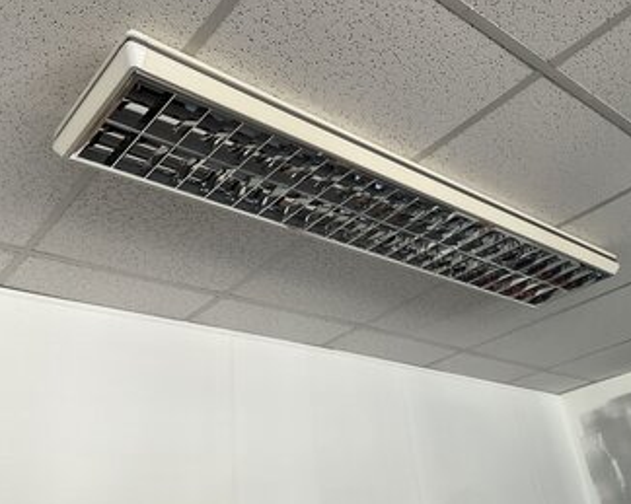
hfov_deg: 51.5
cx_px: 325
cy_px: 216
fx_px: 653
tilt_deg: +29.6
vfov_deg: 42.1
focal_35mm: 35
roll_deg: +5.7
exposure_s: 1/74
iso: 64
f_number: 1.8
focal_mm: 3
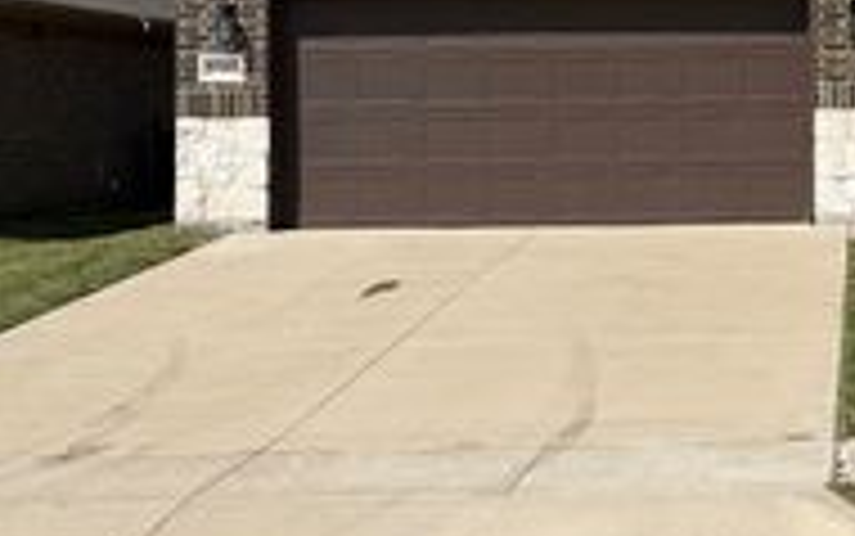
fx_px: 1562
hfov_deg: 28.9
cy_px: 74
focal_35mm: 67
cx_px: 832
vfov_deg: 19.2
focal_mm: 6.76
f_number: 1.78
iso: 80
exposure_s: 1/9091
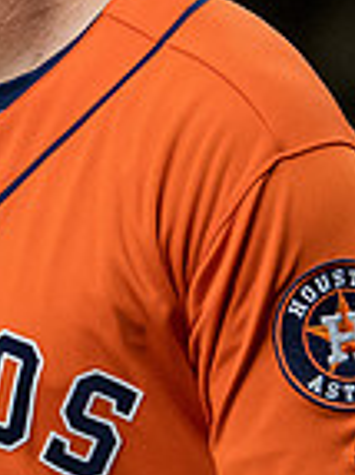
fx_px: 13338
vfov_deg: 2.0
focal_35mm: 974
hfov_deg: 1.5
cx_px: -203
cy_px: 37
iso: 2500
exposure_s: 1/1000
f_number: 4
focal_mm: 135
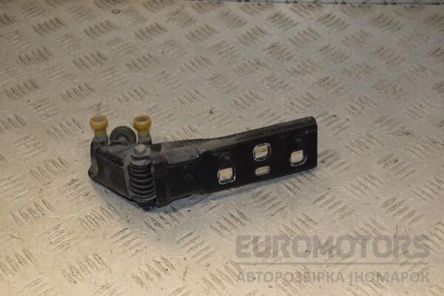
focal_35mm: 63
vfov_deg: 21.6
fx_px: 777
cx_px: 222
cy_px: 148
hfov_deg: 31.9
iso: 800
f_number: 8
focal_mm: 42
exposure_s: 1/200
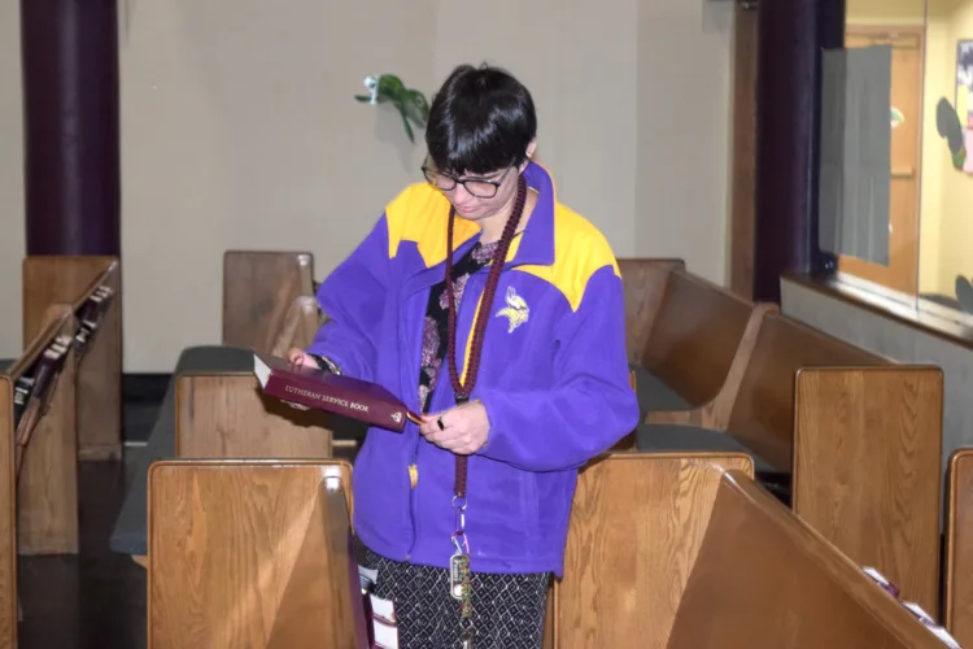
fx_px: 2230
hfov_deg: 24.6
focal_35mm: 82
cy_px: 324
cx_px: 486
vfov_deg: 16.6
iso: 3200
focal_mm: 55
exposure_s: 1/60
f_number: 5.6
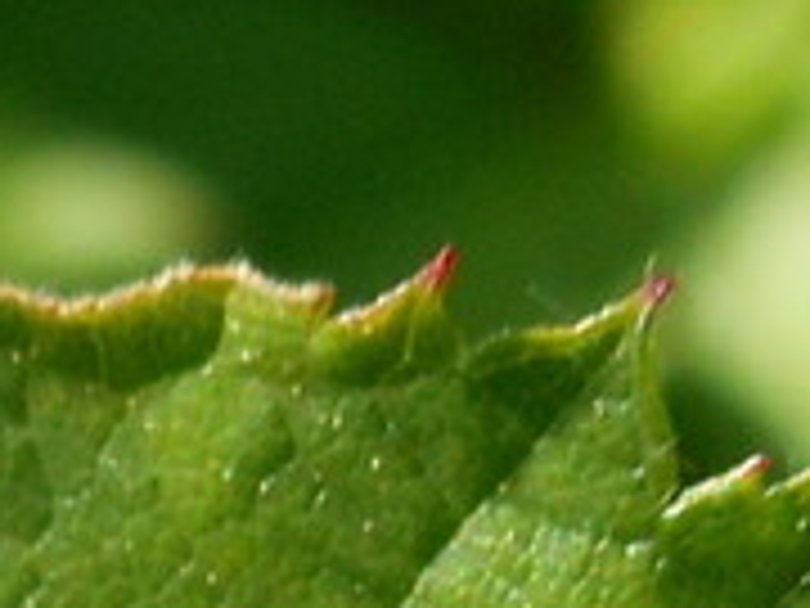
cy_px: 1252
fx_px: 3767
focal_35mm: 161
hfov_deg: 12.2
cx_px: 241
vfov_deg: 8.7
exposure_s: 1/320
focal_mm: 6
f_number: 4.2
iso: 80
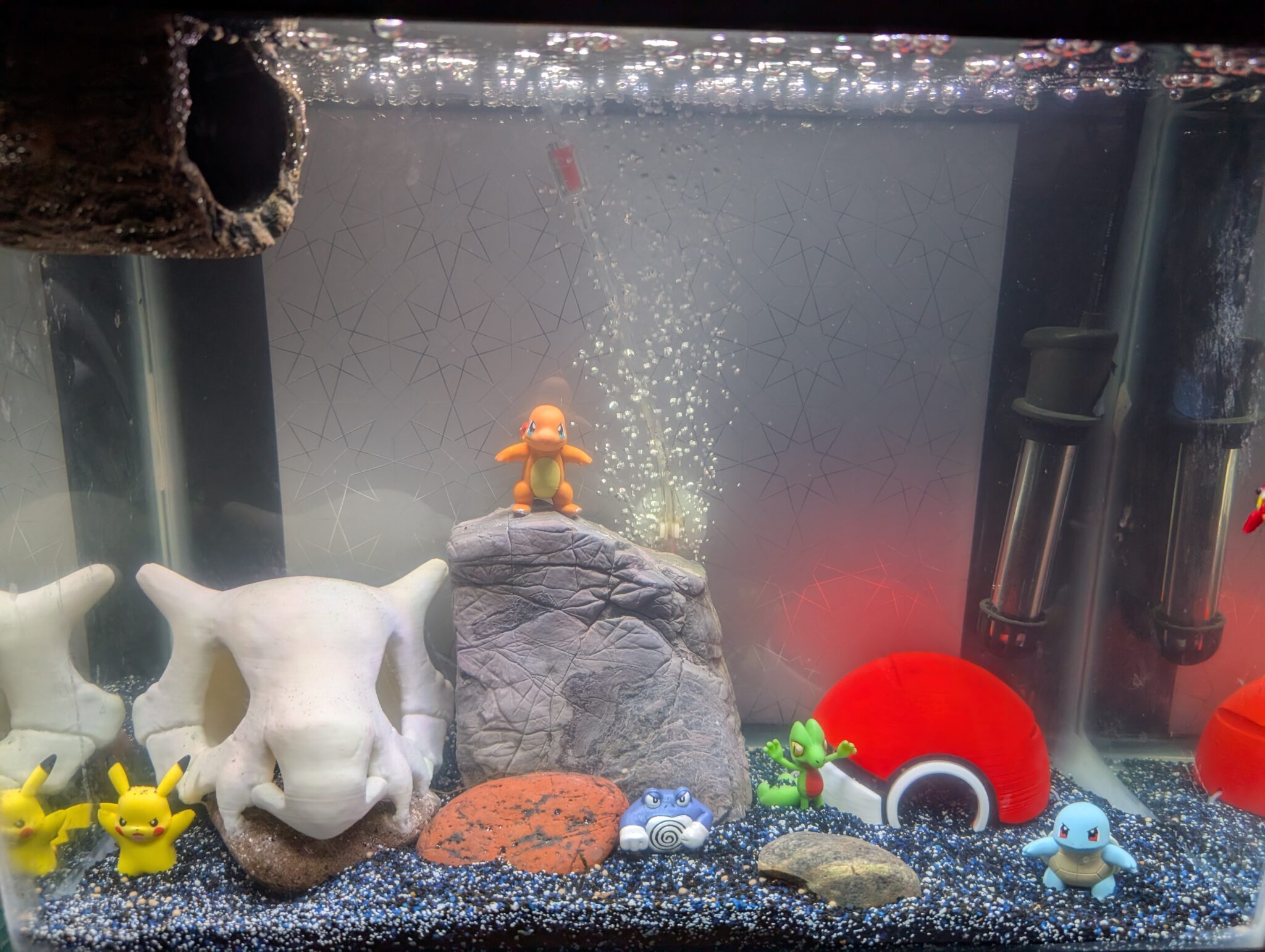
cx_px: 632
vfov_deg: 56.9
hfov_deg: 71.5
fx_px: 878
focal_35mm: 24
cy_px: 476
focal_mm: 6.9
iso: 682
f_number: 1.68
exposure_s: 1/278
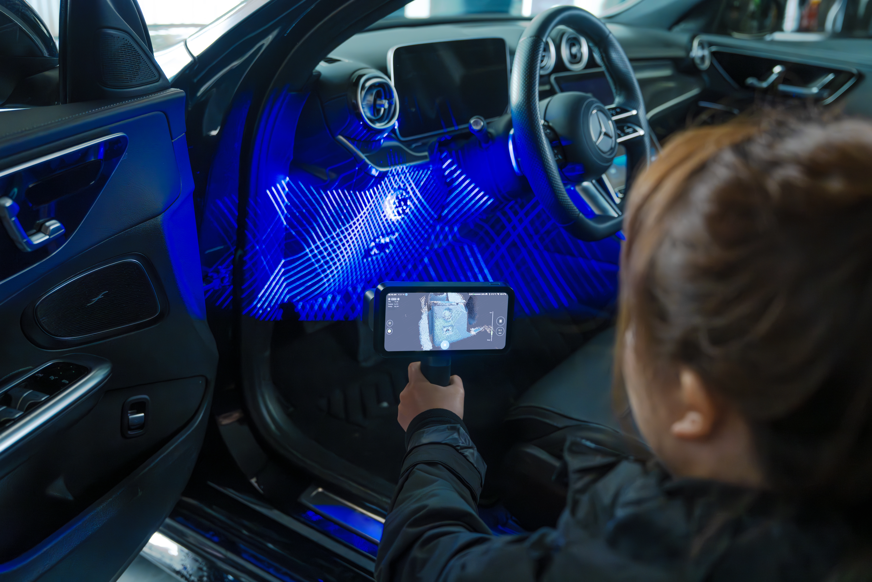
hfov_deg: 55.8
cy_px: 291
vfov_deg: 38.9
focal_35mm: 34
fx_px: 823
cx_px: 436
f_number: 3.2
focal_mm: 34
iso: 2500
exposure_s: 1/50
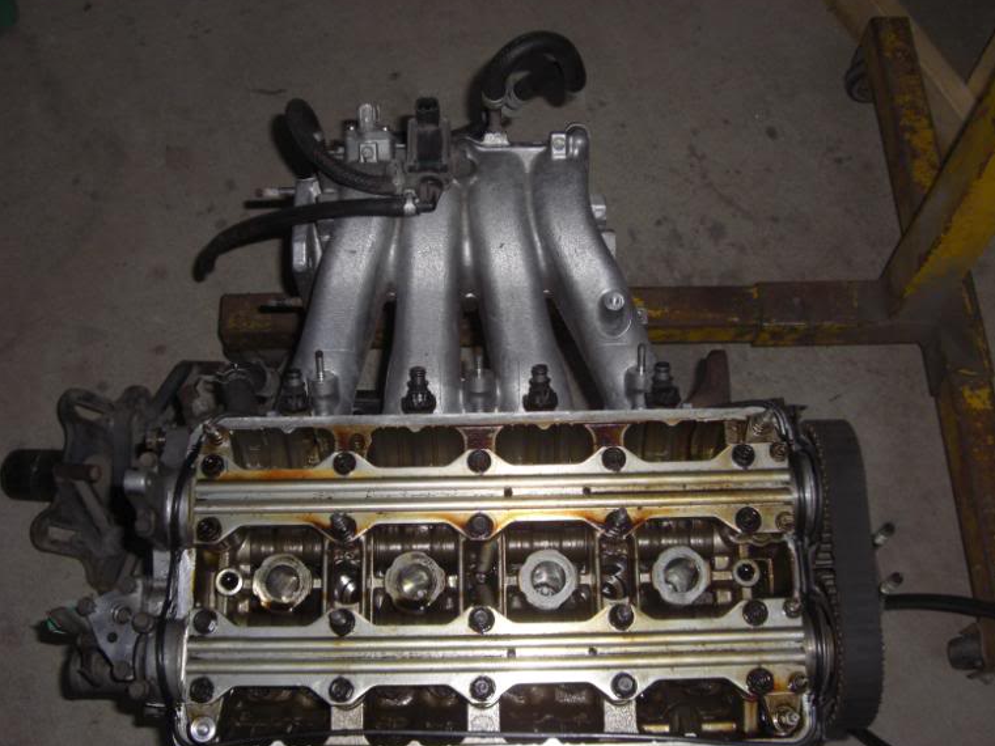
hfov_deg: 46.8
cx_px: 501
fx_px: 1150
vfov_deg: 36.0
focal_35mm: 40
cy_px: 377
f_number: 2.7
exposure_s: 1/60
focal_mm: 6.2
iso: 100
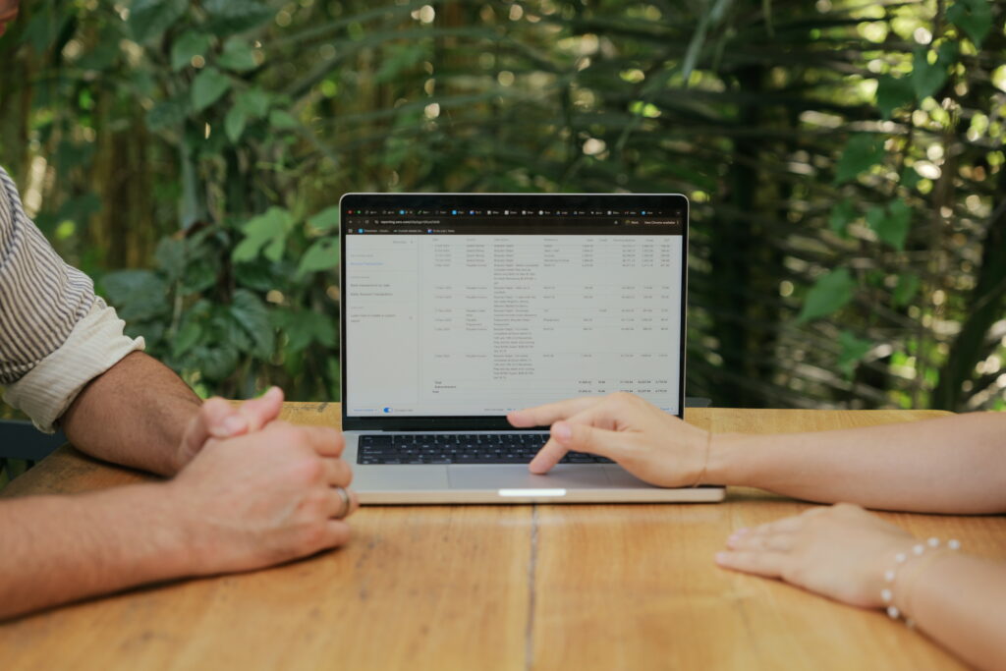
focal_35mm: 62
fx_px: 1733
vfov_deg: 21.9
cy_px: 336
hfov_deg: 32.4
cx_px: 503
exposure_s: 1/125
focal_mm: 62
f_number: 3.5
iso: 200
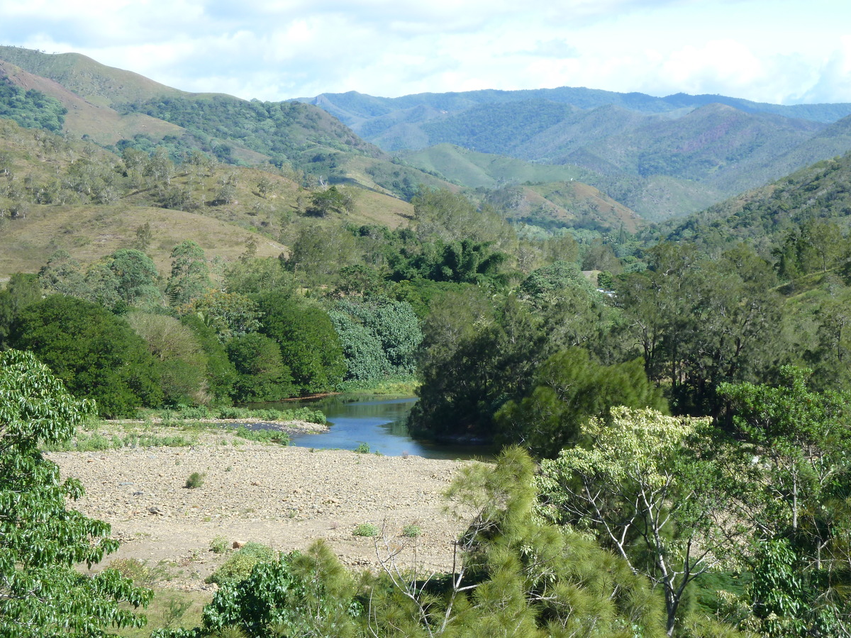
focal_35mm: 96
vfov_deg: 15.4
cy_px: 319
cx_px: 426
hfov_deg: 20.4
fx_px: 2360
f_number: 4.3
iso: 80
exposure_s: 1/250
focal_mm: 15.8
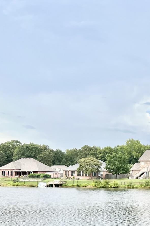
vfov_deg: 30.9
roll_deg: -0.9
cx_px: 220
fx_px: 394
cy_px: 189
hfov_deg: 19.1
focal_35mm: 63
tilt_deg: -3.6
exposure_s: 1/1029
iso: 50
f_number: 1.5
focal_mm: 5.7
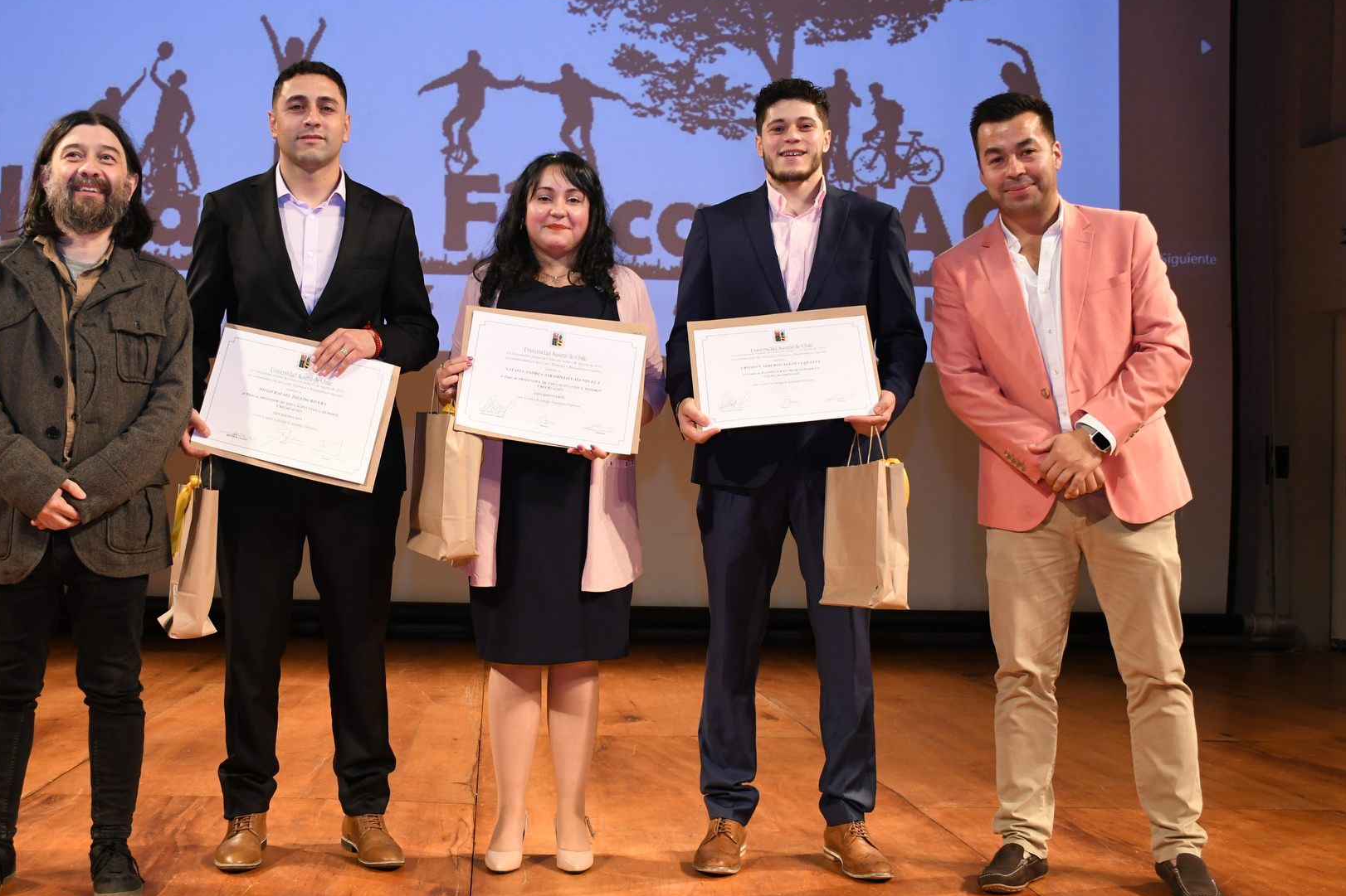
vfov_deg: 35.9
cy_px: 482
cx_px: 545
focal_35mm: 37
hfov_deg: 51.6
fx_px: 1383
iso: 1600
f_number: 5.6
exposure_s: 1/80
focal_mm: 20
==*==
* _Task statement_: From the line containing "focal_mm: 6.76" to the last line of the material, every line is to be reproduced exactly. No picture belongs in the copy.

* _Response box_:
focal_mm: 6.76
f_number: 1.78
iso: 80
exposure_s: 1/9091
fx_px: 13338
vfov_deg: 2.0
focal_35mm: 974
hfov_deg: 1.5
cx_px: -203
cy_px: 37
iso: 2500
exposure_s: 1/1000
f_number: 4
focal_mm: 135
focal_35mm: 63
vfov_deg: 21.6
fx_px: 777
cx_px: 222
cy_px: 148
hfov_deg: 31.9
iso: 800
f_number: 8
focal_mm: 42
exposure_s: 1/200
fx_px: 2230
hfov_deg: 24.6
focal_35mm: 82
cy_px: 324
cx_px: 486
vfov_deg: 16.6
iso: 3200
focal_mm: 55
exposure_s: 1/60
f_number: 5.6
cy_px: 1252
fx_px: 3767
focal_35mm: 161
hfov_deg: 12.2
cx_px: 241
vfov_deg: 8.7
exposure_s: 1/320
focal_mm: 6
f_number: 4.2
iso: 80
cx_px: 632
vfov_deg: 56.9
hfov_deg: 71.5
fx_px: 878
focal_35mm: 24
cy_px: 476
focal_mm: 6.9
iso: 682
f_number: 1.68
exposure_s: 1/278
hfov_deg: 55.8
cy_px: 291
vfov_deg: 38.9
focal_35mm: 34
fx_px: 823
cx_px: 436
f_number: 3.2
focal_mm: 34
iso: 2500
exposure_s: 1/50
hfov_deg: 46.8
cx_px: 501
fx_px: 1150
vfov_deg: 36.0
focal_35mm: 40
cy_px: 377
f_number: 2.7
exposure_s: 1/60
focal_mm: 6.2
iso: 100
focal_35mm: 62
fx_px: 1733
vfov_deg: 21.9
cy_px: 336
hfov_deg: 32.4
cx_px: 503
exposure_s: 1/125
focal_mm: 62
f_number: 3.5
iso: 200
focal_35mm: 96
vfov_deg: 15.4
cy_px: 319
cx_px: 426
hfov_deg: 20.4
fx_px: 2360
f_number: 4.3
iso: 80
exposure_s: 1/250
focal_mm: 15.8
vfov_deg: 30.9
roll_deg: -0.9
cx_px: 220
fx_px: 394
cy_px: 189
hfov_deg: 19.1
focal_35mm: 63
tilt_deg: -3.6
exposure_s: 1/1029
iso: 50
f_number: 1.5
focal_mm: 5.7
vfov_deg: 35.9
cy_px: 482
cx_px: 545
focal_35mm: 37
hfov_deg: 51.6
fx_px: 1383
iso: 1600
f_number: 5.6
exposure_s: 1/80
focal_mm: 20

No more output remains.